30: Niobe

Titolo dell’opera: Strage delle figlie di Niobe

Autore: Jacopo Robusti, detto il Tintoretto (1518-1594)

Datazione: 1543-1544

Collocazione: Venezia, Collezione Rocca

Committenza:

Tipologia: dipinto

Tecnica: olio su tela (d. 155 cm)

Soggetto principale: Apollo e Diana saettano Niobe e le figlie

Soggetto secondario:

Personaggi: Apollo, Diana, Niobe, sette figlie

Attributi: arco, freccia, raggi solari (Apollo); arco, freccia, mezzaluna (Diana); corona (Niobe)

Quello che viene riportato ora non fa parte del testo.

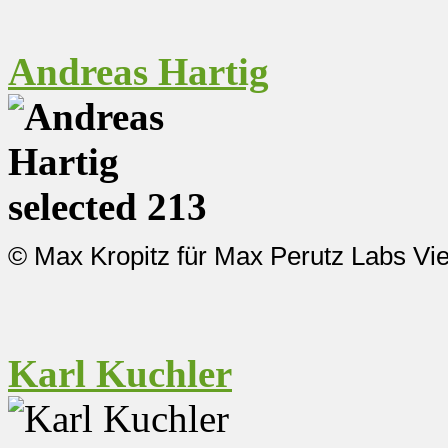
Andreas Hartig
© Max Kropitz für Max Perutz Labs Vi
Karl Kuchler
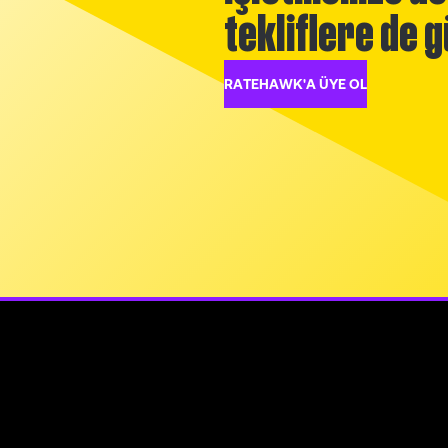
tekliflere de g
RATEHAWK'A ÜYE OL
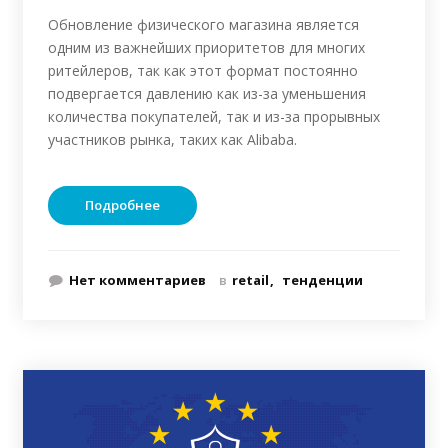
Обновление физического магазина является
одним из важнейших приоритетов для многих
ритейлеров, так как этот формат постоянно
подвергается давлению как из-за уменьшения
количества покупателей, так и из-за прорывных
участников рынка, таких как Alibaba.
Подробнее
Нет комментариев
в
retail
тенденции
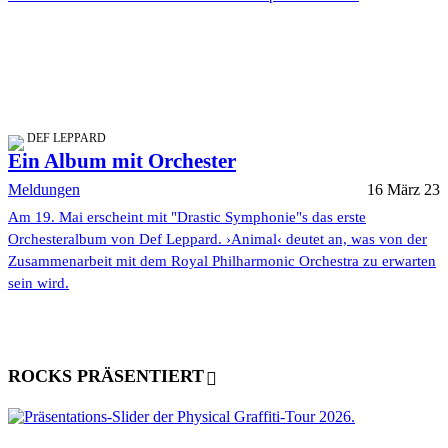
DEF LEPPARD
Ein Album mit Orchester
Meldungen
16 März 23
Am 19. Mai erscheint mit "Drastic Symphonie"s das erste
Orchesteralbum von Def Leppard. ›Animal‹ deutet an, was von der
Zusammenarbeit mit dem Royal Philharmonic Orchestra zu erwarten
sein wird.
ROCKS PRÄSENTIERT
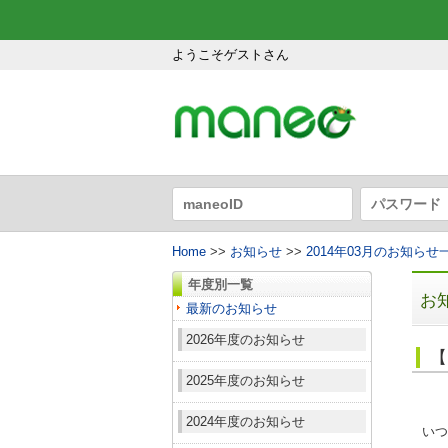
ようこそゲストさん
Home
>>
お知らせ
>>
2014年03月のお知らせ
年度別一覧
お
最新のお知らせ
2026年度のお知らせ
【
2025年度のお知らせ
2024年度のお知らせ
いつ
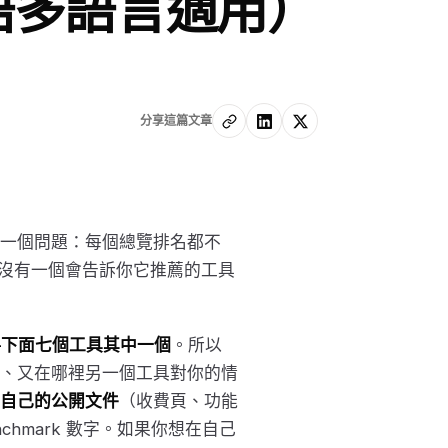
語多語言適用）
分享這篇文章
一個問題：每個總覽排名都不
而幾乎沒有一個會告訴你它推薦的工具
——下面七個工具其中一個
。所以
、又在哪裡另一個工具對你的情
自己的公開文件
（收費頁、功能
nchmark 數字。如果你想在自己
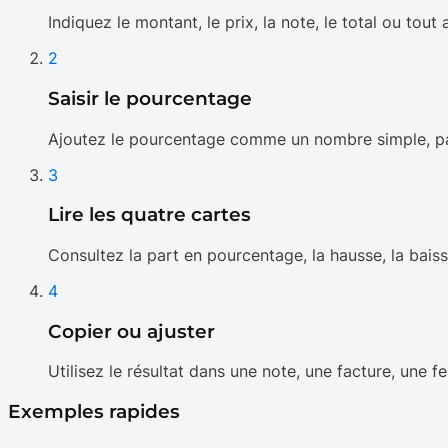
Indiquez le montant, le prix, la note, le total ou tout
2
Saisir le pourcentage
Ajoutez le pourcentage comme un nombre simple, pa
3
Lire les quatre cartes
Consultez la part en pourcentage, la hausse, la baiss
4
Copier ou ajuster
Utilisez le résultat dans une note, une facture, une f
Exemples rapides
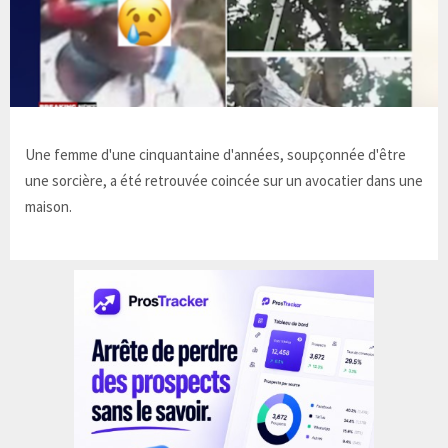
Une femme d'une cinquantaine d'années, soupçonnée d'être
une sorcière, a été retrouvée coincée sur un avocatier dans une
maison.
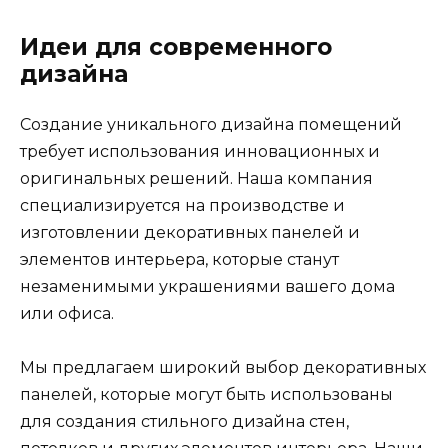
Идеи для современного
дизайна
Создание уникального дизайна помещений
требует использования инновационных и
оригинальных решений. Наша компания
специализируется на производстве и
изготовлении декоративных панелей и
элементов интерьера, которые станут
незаменимыми украшениями вашего дома
или офиса.
Мы предлагаем широкий выбор декоративных
панелей, которые могут быть использованы
для создания стильного дизайна стен,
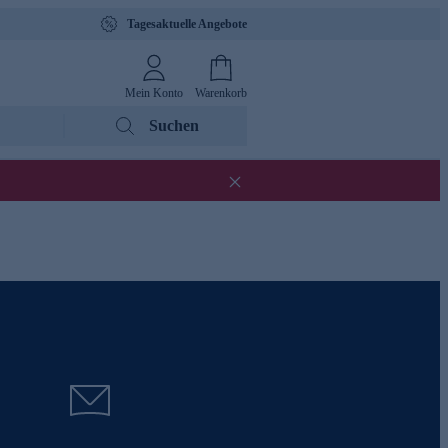
Tagesaktuelle Angebote
Mein Konto
Warenkorb
Suchen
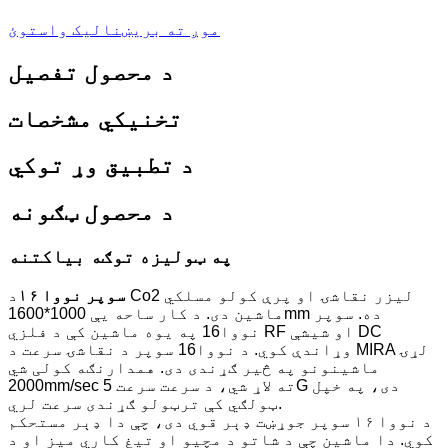
موږ ته بریښنالیک واستوئ
د محصول تفصیل
تخنیکي مشخصات
د تطبیق وړ توکي
د محصول ټګونه
په ټولیزه توګه بیاکتنه
سوپر نووا ۱۶
د Co2 لیزر نقاشۍ او پرې کولو مسلکي
ماشین دی. د کار ساحه یې 1000*1600mm ده. سوپر
نووا16 په یوه ماشین کې د فلزي RF او شیشې DC
وړاندې کوي. د نووا16 سوپر د نقاشۍ سرعت د MIRA لړۍ
ماشینونو په څیر ګړندی دی. همدارنګه کولی شي
2000mm/sec ته لاړ شي، د سرعت سرعت 5G دی، په خپل
ټولګي کې ترټولو ګړندی سرعت لري.
د نووا ۱۶ سوپر جوړښت ډېر قوي دی، چې دا ډېر مستحکم
کوي. دا ماشین چې د شاتو د مچیو او تیغ کاري میز او د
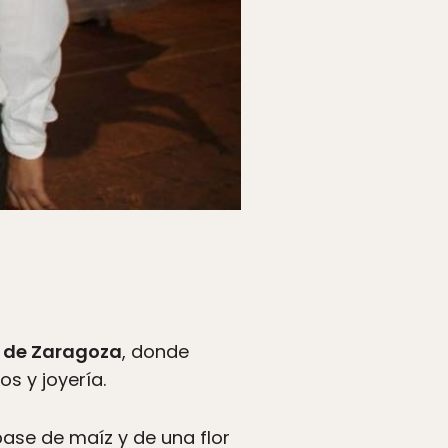
 de Zaragoza
, donde
s y joyería.
ase de maíz y de una flor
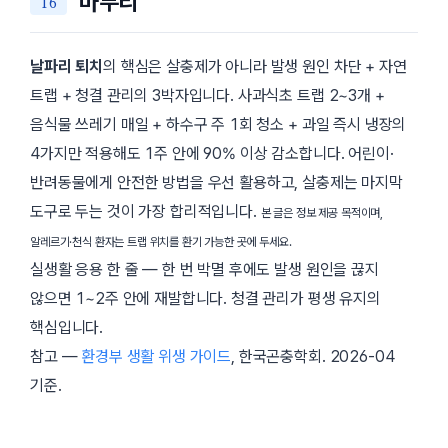
마무리
날파리 퇴치
의 핵심은 살충제가 아니라 발생 원인 차단 + 자연
트랩 + 청결 관리의 3박자입니다. 사과식초 트랩 2~3개 +
음식물 쓰레기 매일 + 하수구 주 1회 청소 + 과일 즉시 냉장의
4가지만 적용해도 1주 안에 90% 이상 감소합니다. 어린이·
반려동물에게 안전한 방법을 우선 활용하고, 살충제는 마지막
도구로 두는 것이 가장 합리적입니다.
본 글은 정보 제공 목적이며,
알레르기·천식 환자는 트랩 위치를 환기 가능한 곳에 두세요.
실생활 응용 한 줄 — 한 번 박멸 후에도 발생 원인을 끊지
않으면 1~2주 안에 재발합니다. 청결 관리가 평생 유지의
핵심입니다.
참고 —
환경부 생활 위생 가이드
, 한국곤충학회.
2026-04
기준.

Contesto: scena all’aperto

Precedenti:

Derivazioni:

Immagini:

Bibliografia: Pallucchini R., Rossi P., Tintoretto. Le opere sacre e profane, Electa, Milano 1982, vol. I p. 140

Annotazioni redazionali: l’opera fu assegnata con larga adesione della critica al Tintoretto dal Pallucchini nel 1939. Cronologicamente il tondo si colloca nella prima metà del quinto decennio del XVI secolo, ma sicuramente in un momento successivo rispetto all’esecuzione del soffitto per i Conti Pisani (Cfr. scheda opera 28), di cui si possono rintracciare alcuni motivi. Il tema qui prescelto è circoscritto alla sola strage delle figlie alla presenza della madre. La visione scorciata della scena, seppur meno energica, e il motivo del piede di Niobe posto in primo piano si ritrovano già nell’ottagono della Galleria Estense, ma il tutto viene trattato in chiave prettamente decorativa. La regina è attorniata dalle sue sette figlie, mentre dal cielo piovono le frecce scagliate dai gemelli divini. Apollo e Diana sono raffigurati nella loro veste di divinità planetarie: dalla veste del dio e dalla sua corona spuntano i raggi solari, mentre la dea porta il diadema con la mezzaluna. Gli sviluppi drammatici della strage, ben colti sia nel pannello estense che in quello della collezione Seilern (Cfr. scheda opera 31), sono qui quasi del tutto assenti. Le fanciulle, pur ferite dalle frecce, non esprimono dolore o sgomento di fronte al tragico evento, così come Niobe non prorompe nel patetico gesto di supplica nel vano tentativo di fermare l’eccidio. Grande attenzione è profusa dall’artista nella resa accurata dei particolari, dalle elaborate acconciature, alle ricche vesti fino ai preziosi gioielli indossati della donne. L’episodio ovidiano viene liberamente ripensato dall’artista. Se nel numero delle figlie e nella presenza della madre al momento della loro morte l’autore si mostra fedele alla fonte, la partecipazione di Apollo al massacro e soprattutto il ferimento di Niobe sono estranei a qualsiasi tradizione letteraria. L’estrema libertà del Tintoretto si manifesta dunque nella traduzione del tema mitologico in una rassegna dei concetti di grazia ed eleganza femminili tipici dell’epoca.